Ce n’est pas encore un arrêt, mais c’est un nouveau coup de semonce qu’a adressé, jeudi 6 mai, la Cour de justice de l’Union européenne (CJUE) à la Pologne, au sujet de ses très controversées « réformes » des tribunaux. Déjà condamné pour avoir tenté de prendre le contrôle de la Cour suprême, en forçant à la retraite anticipée des magistrats qu’il n’avait pas lui-même nommé, le pouvoir polonais est cette fois-ci accusé par la Commission européenne d’avoir créé un régime disciplinaire des juges portant atteinte à leur indépendance. L’avocat général, Evgeni Tanchev, lui donne raison. Et bien que ses conclusions n’ont pas force obligatoire, elles sont souvent suivies par les juges de Luxembourg, qui devraient trancher d’ici quelques semaines.
Les juges de cette chambre disciplinaire, créée au sein de la Cour suprême polonaise, sont nommés par le Conseil de la magistrature, dont les membres sont désignés par le Parlement polonais, dominé par le parti ultraconservateur Droit et justice, au pouvoir. « Toute absence apparente d’indépendance ou d’impartialité portant atteinte à la confiance que la justice doit inspirer aux justiciables ne peut être tolérée », rappelle l’avocat général. « Cette affaire s’inscrit dans le contexte d’un nombre grandissant de litiges dont la CJUE a été saisie, concernant des modifications de la loi polonaise ayant des incidences sur l’indépendance de la justice. »
Pour Evgeni Tanchev, elle « revêt indubitablement une importance fondamentale pour l’ordre juridique de l’Union. De manière générale, un régime disciplinaire des juges comporte un ensemble de règles permettant de rendre les juges responsables de formes graves de faute et contribue ainsi à renforcer la confiance du public envers les juridictions. Or, il devrait exister des garanties suffisantes pour ne pas porter atteinte à l’indépendance des juges par la menace ou l’imposition de sanctions susceptibles de leur être infligées. Un tel régime est donc lié à l’Etat de droit et, à son tour, au fonctionnement et à l’avenir du système juridictionnel de l’Union dépendant de la Cour et des juridictions nationales ».

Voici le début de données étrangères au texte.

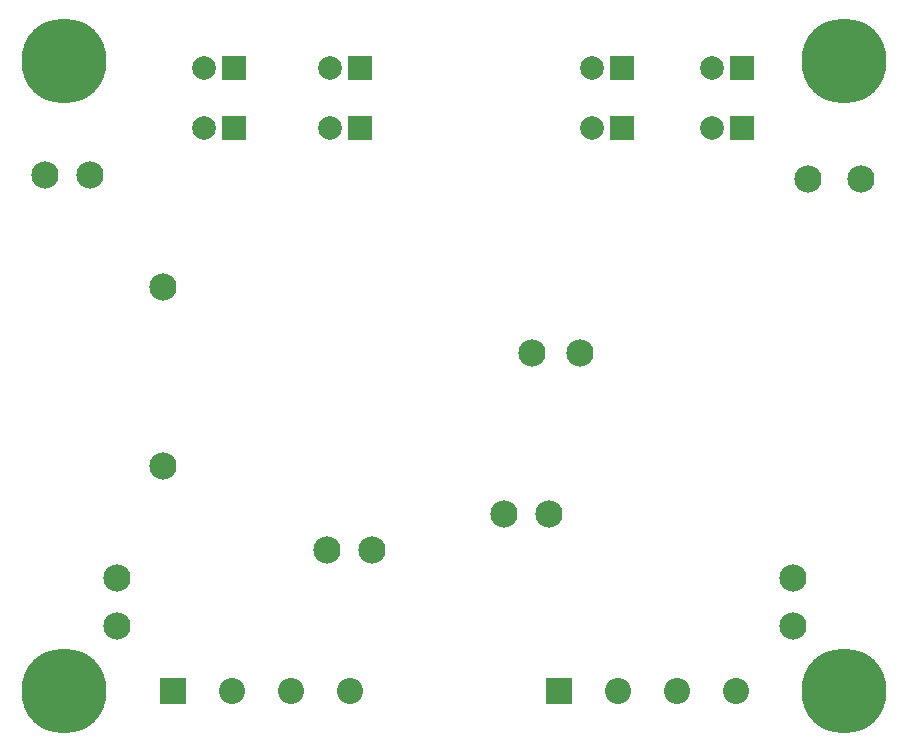
<source format=gbs>
G04*
G04 #@! TF.GenerationSoftware,Altium Limited,Altium Designer,21.1.1 (26)*
G04*
G04 Layer_Color=16711935*
%FSLAX25Y25*%
%MOIN*%
G70*
G04*
G04 #@! TF.SameCoordinates,1B48DBFB-4F0D-4C64-993E-EB7B70E0D2B1*
G04*
G04*
G04 #@! TF.FilePolarity,Negative*
G04*
G01*
G75*
%ADD33C,0.07887*%
%ADD34R,0.07887X0.07887*%
%ADD35R,0.08674X0.08674*%
%ADD36C,0.08674*%
%ADD37C,0.09068*%
%ADD38C,0.28359*%
D33*
X296000Y327500D02*
D03*
Y307500D02*
D03*
X336000Y327500D02*
D03*
Y307500D02*
D03*
X208500Y327500D02*
D03*
Y307500D02*
D03*
X166500Y327500D02*
D03*
Y307500D02*
D03*
D34*
X306000Y327500D02*
D03*
Y307500D02*
D03*
X346000Y327500D02*
D03*
Y307500D02*
D03*
X218500Y327500D02*
D03*
Y307500D02*
D03*
X176500Y327500D02*
D03*
Y307500D02*
D03*
D35*
X156315Y120000D02*
D03*
X285000D02*
D03*
D36*
X176000D02*
D03*
X195685D02*
D03*
X215370D02*
D03*
X304685D02*
D03*
X324370D02*
D03*
X344055D02*
D03*
D37*
X222500Y167000D02*
D03*
X207500D02*
D03*
X363000Y157500D02*
D03*
Y141500D02*
D03*
X137500Y157500D02*
D03*
Y141500D02*
D03*
X292000Y232500D02*
D03*
X276000D02*
D03*
X113500Y292000D02*
D03*
X128500D02*
D03*
X281500Y179000D02*
D03*
X266500D02*
D03*
X368000Y290500D02*
D03*
X385500D02*
D03*
X153000Y195000D02*
D03*
Y254500D02*
D03*
D38*
X120000Y330000D02*
D03*
X380000D02*
D03*
Y120000D02*
D03*
X120000D02*
D03*
M02*

</source>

Incertitudes sur le droit applicable
Le gouvernement polonais a mis en avant l’argument selon lequel le mécanisme disciplinaire des juges a un caractère interne, sans lien avec le droit de l’UE. Mais l’avocat général a souligné que dans un arrêt rendu en mars, « la CJUE [avait] elle‑même constaté que les autorités polonaises [avaient] récemment multiplié les initiatives visant à freiner les renvois préjudiciels à la CJUE portant sur la question de l’indépendance des juridictions en Pologne, ou à remettre en cause les décisions des juridictions polonaises ayant procédé à de tels renvois ».